+++ TEXT +++

The parameters.json file could contain parameters for the modelservice application that will be used when starting the modeling application, but for now we actually place nothing in this file. If successful, you should see the following output in the terminal:

The web server

As we issue curl commands to the server, we will see the responses displayed in this output as well.

The web application

Now that we have started the server and can begin receiving commands from the client, let us look at the commands that will be executed by our application, such as HTTP requests issued through the Python notebook or curl commands. The code that is executed when we send requests to the CherryPy server is contained in the modelservice.py file.

The constructor for the application, called by the CherryPy server when we started it, returns an app object specified using the Flask framework:

>>> def modelservice(model_parameters):
  …return app
What is the definition of app? If we examine the beginning of the modelservice.py file, we see that app is defined using the Flask library:
>>> app = Flask(__name__)
… app.config.update(CELERY_BROKER_URL='redis://localhost:6379',CELERY_RESULT_BACKEND='redis://localhost:6379')
… celery = Celery(app.import_name, backend=app.config['CELERY_RESULT_BACKEND'],broker=app.config['CELERY_BROKER_URL'])
… celery.conf.update(app.config)

In addition to creating the Flask object app, we also generate a celery object. What is this celery object? As mentioned previously, we do not want to have our clients wait on long-running tasks to respond, as this would cause the client applications to potentially hang or timeout. Thus, our application needs to be non-blocking and return an immediate value for a long-running task, which is an ID that allows us to access the progress and results of the task through a REST API. We want to run the long-running task in a secondary process and have it report back the results or intermediate state as they become available. For our application, we will be using the Celery library (http://www.celeryproject.org/), an asynchronous task queuing system that is ideal for this sort of application. Celery consists of a client that submits jobs to a queue, and worker tasks, which read from this queue, perform work, and return the results to the client. The client and workers communicate via a messaging queue, such as the Redis key-value store we mentioned previously, and results are also persisted to this database. The arguments CELERY_BROKER_URL and CELERY_RESULT_BACKEND are used to specify, respectively, where the worker tasks retrieve information on scheduled tasks, and where we can look up information on the status of currently running tasks. In our example, both functions are served by Redis, but we could substitute other systems, such as the message queue system RabbitMQ (https://www.rabbitmq.com/).

In order for us to issue HTTP requests to the Celery worker tasks, we need to make sure that redis is already running, and then start the Celery workers using the following command:

> celery worker -A modelservice.celery

This starts celery worker processes with access to the commands specified in modelservice.py which we will cover below. If successful, you will see the following in your terminal.

The web application

As we later send requests to the service which are passed off to the Celery workers, information (such as Spark outputs) will be printed in this window as well.

The flow of a prediction service – training a model

So now that we have the Celery process running along with the Flask application, how can we define the functions executed by the workers in response to our HTTP requests? How can we specify the URLs to which we will issue curl commands? We will illustrate the flow of events by showing how a call to the training function will kick off a series of Spark jobs to perform cross validation and store a LogisticRegression model.

+++ STORED DATA +++

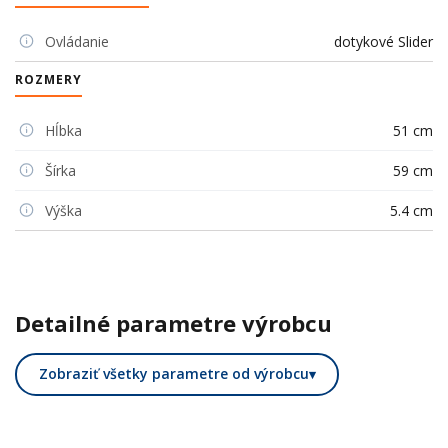
Ovládanie
dotykové Slider
ROZMERY
Hĺbka
51 cm
Šírka
59 cm
Výška
5.4 cm
Detailné parametre výrobcu
Zobraziť všetky parametre od výrobcu
▾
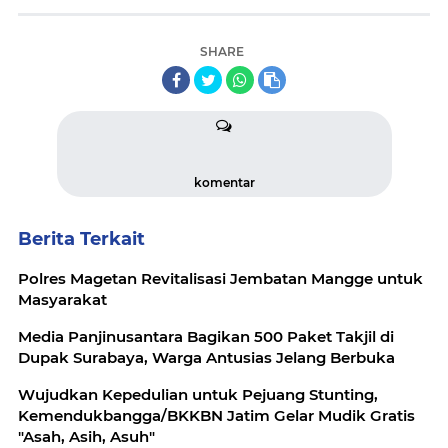
SHARE
komentar
Berita Terkait
Polres Magetan Revitalisasi Jembatan Mangge untuk
Masyarakat
Media Panjinusantara Bagikan 500 Paket Takjil di
Dupak Surabaya, Warga Antusias Jelang Berbuka
Wujudkan Kepedulian untuk Pejuang Stunting,
Kemendukbangga/BKKBN Jatim Gelar Mudik Gratis
"Asah, Asih, Asuh"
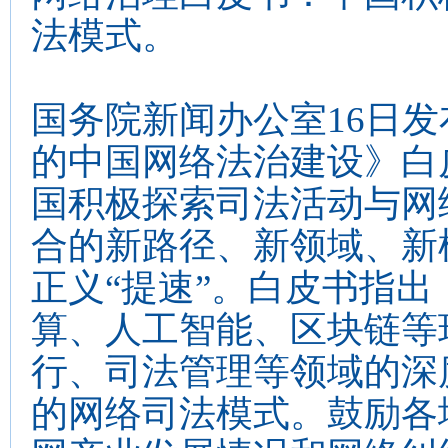
法模式。
国务院新闻办公室16日
的中国网络法治建设》白
国积极探索司法活动与网
合的新路径、新领域、新
正义“提速”。白皮书指
算、人工智能、区块链等
行、司法管理等领域的深
的网络司法模式。鼓励各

+++

**ASSIGNMENT 1:** In the text on the model service, which system serves as both the Celery broker and the result backend in the example?
**ASSIGNMENT 2:** Write the next part of the text on the Flask and Celery prediction service, starting after its last sentence.

**EXERCISE ANSWER 1:** Redis

**EXERCISE ANSWER 2:**
We start by issuing a curl command to the train function with the following command:

curl -X POST http://0.0.0.0:5000/train/ -d @job.json --header "Content-Type: application/json"

We could have similarly used the Python requests library to transmit the information in job.json to the model training task. The job.json file contains all the parameters we might need to use in the various stages of parsing the data and training the model, as we will see as we walk through the flow of this request through our application. When this command is received by the CherryPy modelserver, it is forwarded to the Flask app defined in modelservice.py. How can we make the Flask application respond to this request? It is as easy as providing a decorator specifying a function to run in response to requests to this URL:

>>> @app.route("/train/",methods=["POST"])
… def train():
…    try:
 …       parsed_parameters = request.json
     …   trainTask = train_task.apply_async(args=[parsed_parameters])
     …   return json.dumps( {"job_id": trainTask.id } )
    except:
    …    print(traceback.format_exc())

The @app.route decorator indicates that the Flask object app listens for POST commands to a URL given as an argument to route. In responses, it extracts the dictionary of parameters from the POST request and passes them to a train_task, which will be run on a Celery worker process through the apply_async function. We then immediately return a task identifier associated with this task, which we can use to check the status or, as we will see, identify the output of the resulting model.

How do we specify the Celery task train_task? Similarly, we provide a decorator indicating that this function will be run on a worker process:

>>> @celery.task(bind=True)
… def train_task(self,parameters):
…   try: 
 …       spark_conf = start_conf(parameters)
…        model.set_model(parameters)
…        messagehandler = MessageHandler(self)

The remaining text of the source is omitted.